Grok tag_on_failure

nin77 · June 3, 2018, 9:49am

Hey, I am using:

grok {
match => [ "ip_filter" , " %{IPV4:clientip}" ]
tag_on_failure => [ "_todelete" ]
}

So every line with a non valid IP should be tagged _todelete, but on Kibana I see every line tagged with it. Any ideas why?

magnusbaeck · June 3, 2018, 7:16pm

Please show an example message (copy/paste the event text from Kibana's JSON tab) and the rest of your Logstash configuration.

nin77 · June 3, 2018, 8:46pm

Thank you for your replay!
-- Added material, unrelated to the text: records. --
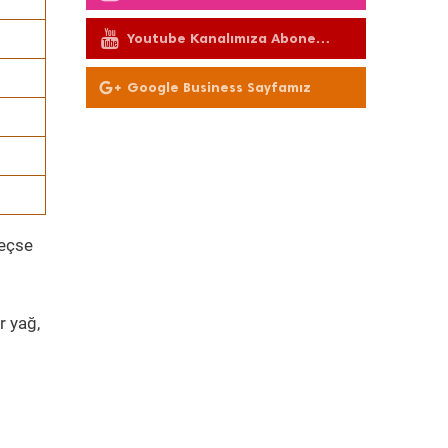
Youtube Kanalımıza Abone
Olun
Google Business Sayfamız
geçse
r yağ,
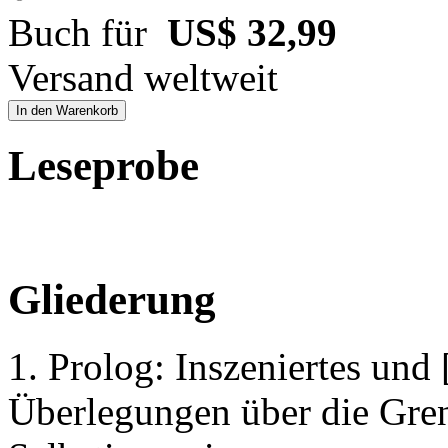
Buch für
US$ 32,99
Versand weltweit
In den Warenkorb
Leseprobe
Gliederung
1. Prolog: Inszeniertes und 
Überlegungen über die Gren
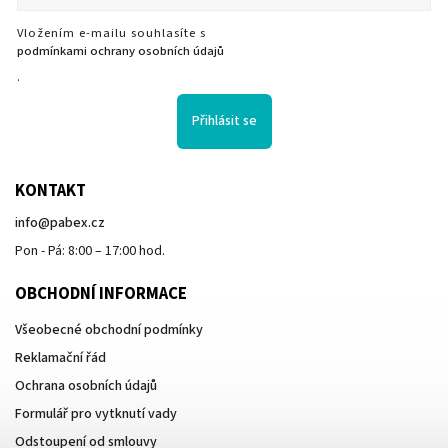
Vložením e-mailu souhlasíte s
podmínkami ochrany osobních údajů
.
Přihlásit se
KONTAKT
info
@
pabex.cz
Pon - Pá: 8:00 – 17:00 hod.
OBCHODNÍ INFORMACE
Všeobecné obchodní podmínky
Reklamační řád
Ochrana osobních údajů
Formulář pro vytknutí vady
Odstoupení od smlouvy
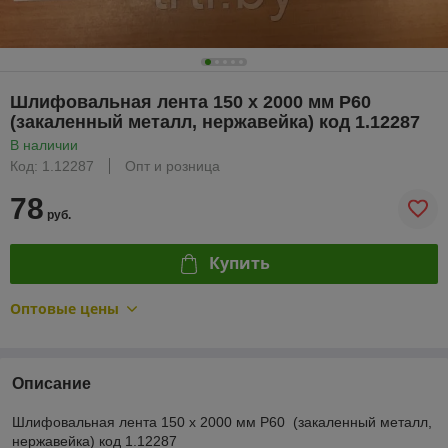
Шлифовальная лента 150 х 2000 мм Р60
(закаленный металл, нержавейка) код 1.12287
В наличии
Код: 1.12287
Опт и розница
78
руб.
Купить
Оптовые цены
Описание
Шлифовальная лента 150 х 2000 мм Р60 (закаленный металл,
нержавейка) код 1.12287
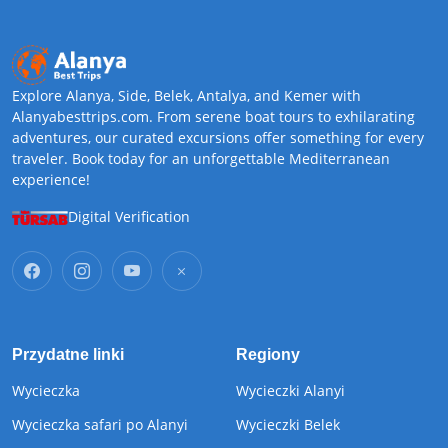
Explore Alanya, Side, Belek, Antalya, and Kemer with
Alanyabesttrips.com. From serene boat tours to exhilarating
adventures, our curated excursions offer something for every
traveler. Book today for an unforgettable Mediterranean
experience!
Digital Verification
Przydatne linki
Regiony
Wycieczka
Wycieczki Alanyi
Wycieczka safari po Alanyi
Wycieczki Belek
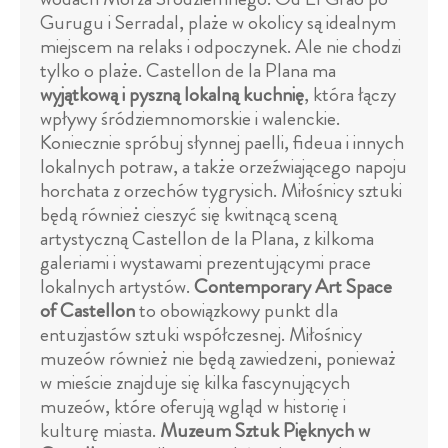
Gurugu i Serradal, plaże w okolicy są idealnym
miejscem na relaks i odpoczynek. Ale nie chodzi
tylko o plaże. Castellon de la Plana ma
wyjątkową i pyszną lokalną kuchnię
, która łączy
wpływy śródziemnomorskie i walenckie.
Koniecznie spróbuj słynnej paelli, fideua i innych
lokalnych potraw, a także orzeźwiającego napoju
horchata z orzechów tygrysich. Miłośnicy sztuki
będą również cieszyć się kwitnącą sceną
artystyczną Castellon de la Plana, z kilkoma
galeriami i wystawami prezentującymi prace
lokalnych artystów.
Contemporary Art Space
of Castellon
to obowiązkowy punkt dla
entuzjastów sztuki współczesnej. Miłośnicy
muzeów również nie będą zawiedzeni, ponieważ
w mieście znajduje się kilka fascynujących
muzeów, które oferują wgląd w historię i
kulturę miasta.
Muzeum Sztuk Pięknych w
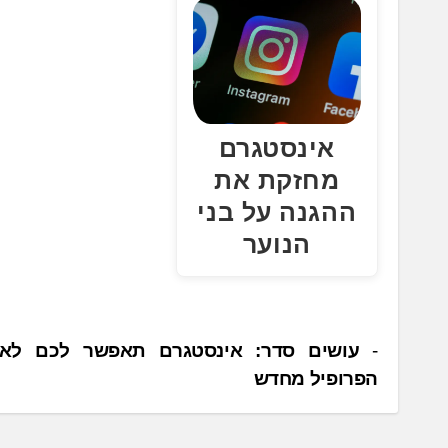
.
.
אינסטגרם
מחזקת את
ההגנה על בני
הנוער
נ
עושים סדר: אינסטגרם תאפשר לכם לאר
הפרופיל מחדש
י
ו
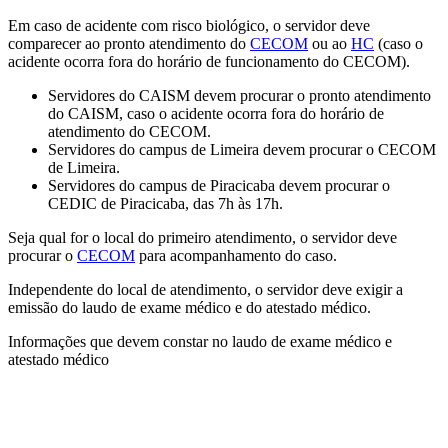
Em caso de acidente com risco biológico, o servidor deve
comparecer ao pronto atendimento do
CECOM
ou ao
HC
(caso o
acidente ocorra fora do horário de funcionamento do CECOM).
Servidores do CAISM devem procurar o pronto atendimento
do CAISM, caso o acidente ocorra fora do horário de
atendimento do CECOM.
Servidores do campus de Limeira devem procurar o CECOM
de Limeira.
Servidores do campus de Piracicaba devem procurar o
CEDIC de Piracicaba, das 7h às 17h.
Seja qual for o local do primeiro atendimento, o servidor deve
procurar o
CECOM
para acompanhamento do caso.
Independente do local de atendimento, o servidor deve exigir a
emissão do laudo de exame médico e do atestado médico.
Informações que devem constar no laudo de exame médico e
atestado médico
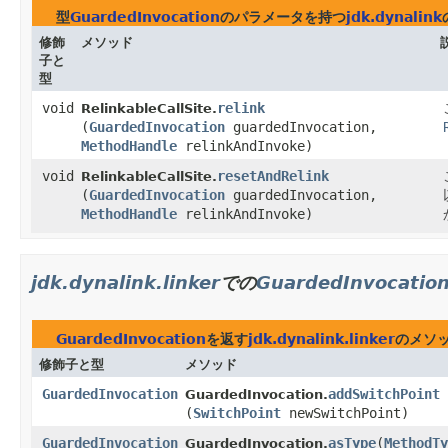
型
GuardedInvocation
のパラメータを持つ
jdk.dynalink
修飾
メソッド
子と
型
void
relink
RelinkableCallSite.
(
GuardedInvocation
guardedInvocation,
MethodHandle
relinkAndInvoke)
void
resetAndRelink
RelinkableCallSite.
(
GuardedInvocation
guardedInvocation,
MethodHandle
relinkAndInvoke)
jdk.dynalink.linker
での
GuardedInvocatio
GuardedInvocation
を返す
jdk.dynalink.linker
のメソ
修飾子と型
メソッド
GuardedInvocation
addSwitchPoint
GuardedInvocation.
(
SwitchPoint
newSwitchPoint)
GuardedInvocation
asType
​(
MethodTy
GuardedInvocation.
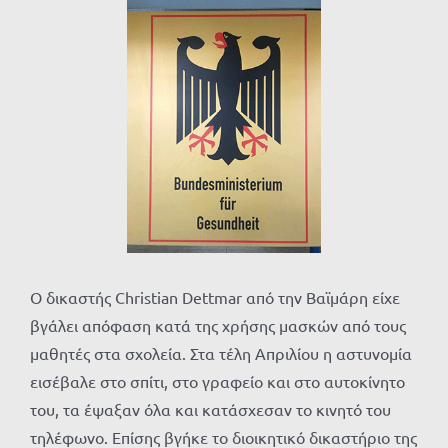
Προβολή
μεγαλύτερης
εικόνας
Ο δικαστής Christian Dettmar από την Βαϊμάρη είχε
βγάλει απόφαση κατά της χρήσης μασκών από τους
μαθητές στα σχολεία. Στα τέλη Απριλίου η αστυνομία
εισέβαλε στο σπίτι, στο γραφείο και στο αυτοκίνητο
του, τα έψαξαν όλα και κατάσχεσαν το κινητό του
τηλέφωνο. Επίσης βγήκε το διοικητικό δικαστήριο της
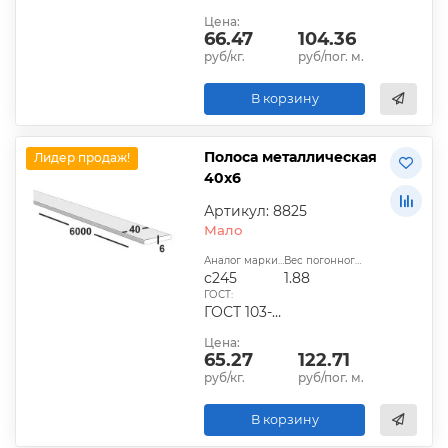
Цена:
66.47
104.36
руб/кг.
руб/пог. м.
В корзину
Полоса металлическая
Лидер продаж!
40х6
Артикул: 8825
Мало
Аналог марки стали:
Вес погонного метра, кг:
с245
1.88
ГОСТ:
ГОСТ 103-2006, ГОСТ 1577-93, ГОСТ 4405-75
Цена:
65.27
122.71
руб/кг.
руб/пог. м.
В корзину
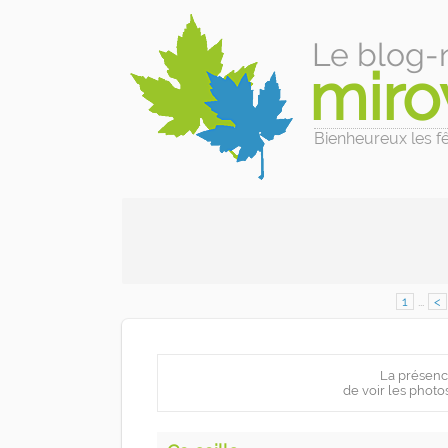
Le blog-
miro
Bienheureux les fêl
1
...
<
La présenc
de voir les photo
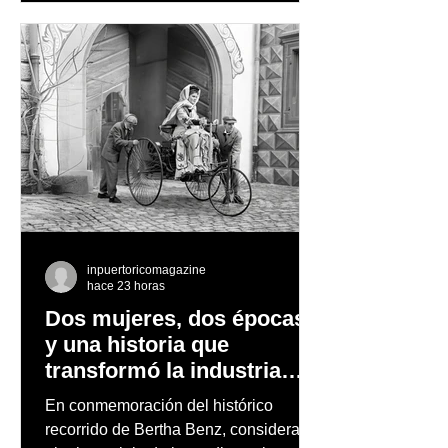
observación de pingüinos y los días
nevados en las montañas
inpuertoricomagazine
hace 23 horas
Dos mujeres, dos épocas
y una historia que
transformó la industria
automotriz
En conmemoración del histórico
recorrido de Bertha Benz, considerado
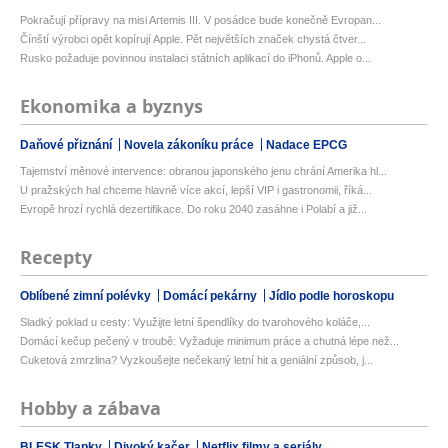
Pokračují přípravy na misi Artemis III. V posádce bude konečně Evropan...
Čínští výrobci opět kopírují Apple. Pět největších značek chystá čtver...
Rusko požaduje povinnou instalaci státních aplikací do iPhonů. Apple o...
Ekonomika a byznys
Daňové přiznání
Novela zákoníku práce
Nadace EPCG
Tajemství měnové intervence: obranou japonského jenu chrání Amerika hl...
U pražských hal chceme hlavně více akcí, lepší VIP i gastronomii, říká...
Evropě hrozí rychlá dezertifikace. Do roku 2040 zasáhne i Polabí a již...
Recepty
Oblíbené zimní polévky
Domácí pekárny
Jídlo podle horoskopu
Sladký poklad u cesty: Využijte letní špendlíky do tvarohového koláče,...
Domácí kečup pečený v troubě: Vyžaduje minimum práce a chutná lépe než...
Cuketová zmrzlina? Vyzkoušejte nečekaný letní hit a geniální způsob, j...
Hobby a zábava
BLESK Tlapky
Divoký kačer
Netflix filmy a seriály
Here is the Json output:

{
"_index": "log_analyzer",
"_type": "doc",
"_id": "y57OxmMByI6RAjAO1JOX",
"_version": 1,
"_score": 1.2111092,
"_source": {
"bytes": 209,
"ident": "-",
"message": "192.168.1.71 - - [08/May/2018:12:56:08 +0200] "GET /favicon.ico HTTP/1.1" 404 209 "-" "Mozilla/5.0 (Windows NT 6.1; Win64; x64; rv:59.0) Gecko/20100101 Firefox/59.0"",
"type": "apache_access",
"major": "59",
"request": "/favicon.ico",
"name": "Firefox",
"auth": "-",
"@timestamp": "2018-05-08T10:56:08.000Z",
"os": "Windows 7",
"clientip": "192.168.1.71",
"referrer": ""-"",
"port": 59370,
"response": 404,
"agent": ""Mozilla/5.0 (Windows NT 6.1; Win64; x64; rv:59.0) Gecko/20100101 Firefox/59.0"",
"httpversion": "1.1",
"os_name": "Windows 7",
"build": "",
"host": "probackup_nginx_1.probackup_elk",
"tags": [
"_todelete"
],
"minor": "0",
"device": "Other",
"@version": "1",
"verb": "GET"
},
"fields": {
"@timestamp": [
"2018-05-08T10:56:08.000Z"
]
},
"highlight": {
"tags": [
"@kibana-highlighted-field@_todelete@/kibana-highlighted-field@"
]
}
}

My Config looks like that:

filter {

grok {
match => [ "message" => " %{IPV4:clientip}" ]
tag_on_failure => [ "_todelete" ]
}

// if "_todelete" in [tags] {
// drop {}
// }

// grok {
// remove_tag => [ "_todelete" ]
// }

if [type] in [ "apache" , "apache_access" , "apache-access" ] {
grok {
match => [
"message" , "%{COMBINEDAPACHELOG}+%{GREEDYDATA:extra_fields}",
"message" , "%{COMMONAPACHELOG}+%{GREEDYDATA:extra_fields}"
]
overwrite => [ "message" ]
}
mutate {
convert => ["response", "integer"]
convert => ["bytes", "integer"]
convert => ["responsetime", "float"]
remove_field => "os_name"
}
date {
match => [ "timestamp" , "dd/MMM/YYYY:HH:mm:ss Z" ]
remove_field => [ "timestamp" ]
}
useragent {
source => "agent"
}
}

I wanted to use one of the two commented solutions as my next step but because every line is tagged it deletes all
(I added // instead of hastag so it doesnt kill the format)

magnusbaeck · June 4, 2018, 6:25am

Your grok expression is looking for a space followed by an IP address but your IP address comes at the very beginning of the string. So, use ^%{IPV4:clientip} instead.

nin77 · June 4, 2018, 8:28am

That worked. Thanks a lot!

system · July 2, 2018, 8:28am

This topic was automatically closed 28 days after the last reply. New replies are no longer allowed.